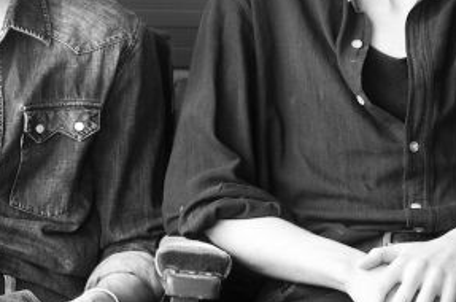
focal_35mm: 223
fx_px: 2818
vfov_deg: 6.1
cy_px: -5
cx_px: 191
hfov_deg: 9.2
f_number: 3
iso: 500
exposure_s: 1/320
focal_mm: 90
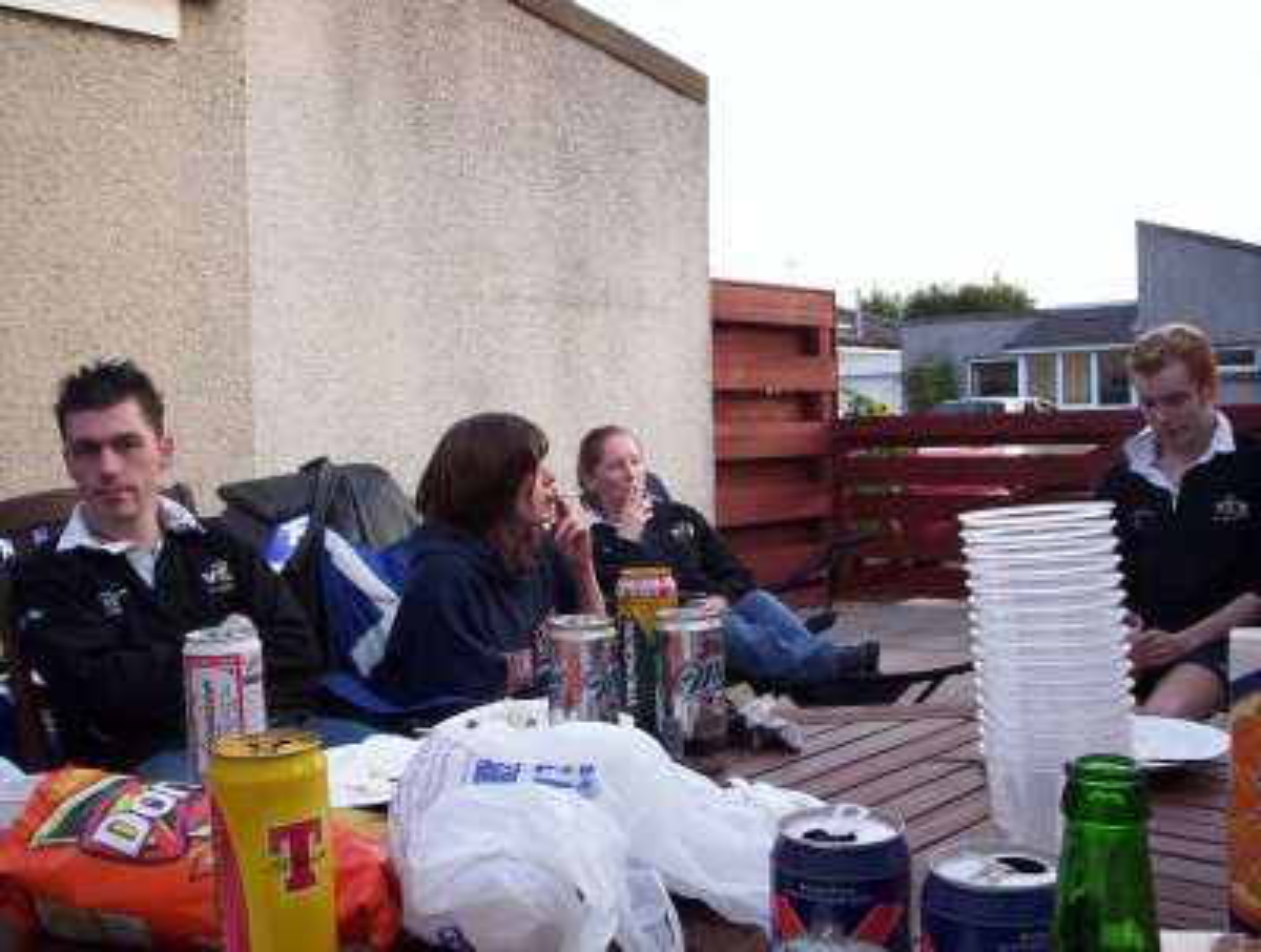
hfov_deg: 48.9
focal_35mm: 38
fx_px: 1388
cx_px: 630
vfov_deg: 37.9
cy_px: 476
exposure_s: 1/61.6
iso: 140
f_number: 4.5
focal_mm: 4.99
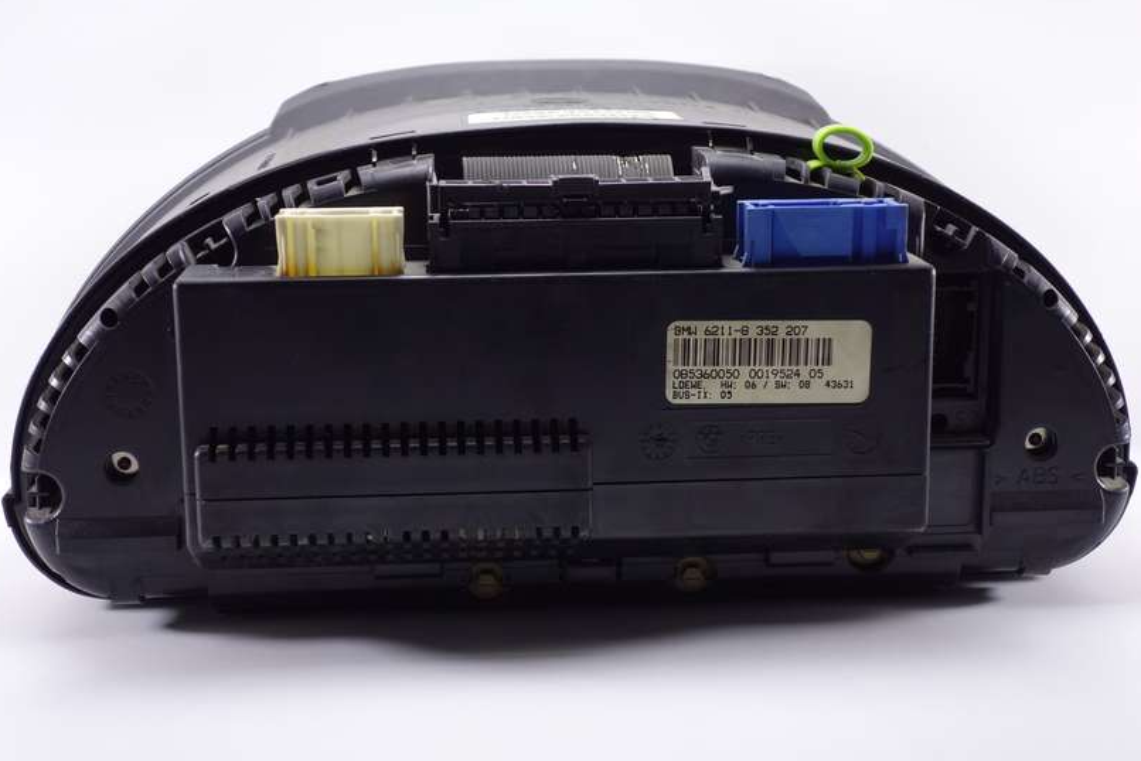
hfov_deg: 33.4
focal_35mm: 60
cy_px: 378
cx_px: 562
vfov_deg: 22.6
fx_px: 1902
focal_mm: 21.77
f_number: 3.5
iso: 320
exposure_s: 1/60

++++++++

* Task item
Return the material word for word. Pictures are not part of the copy.

* Expected answer
focal_35mm: 223
fx_px: 2818
vfov_deg: 6.1
cy_px: -5
cx_px: 191
hfov_deg: 9.2
f_number: 3
iso: 500
exposure_s: 1/320
focal_mm: 90
hfov_deg: 48.9
focal_35mm: 38
fx_px: 1388
cx_px: 630
vfov_deg: 37.9
cy_px: 476
exposure_s: 1/61.6
iso: 140
f_number: 4.5
focal_mm: 4.99
hfov_deg: 33.4
focal_35mm: 60
cy_px: 378
cx_px: 562
vfov_deg: 22.6
fx_px: 1902
focal_mm: 21.77
f_number: 3.5
iso: 320
exposure_s: 1/60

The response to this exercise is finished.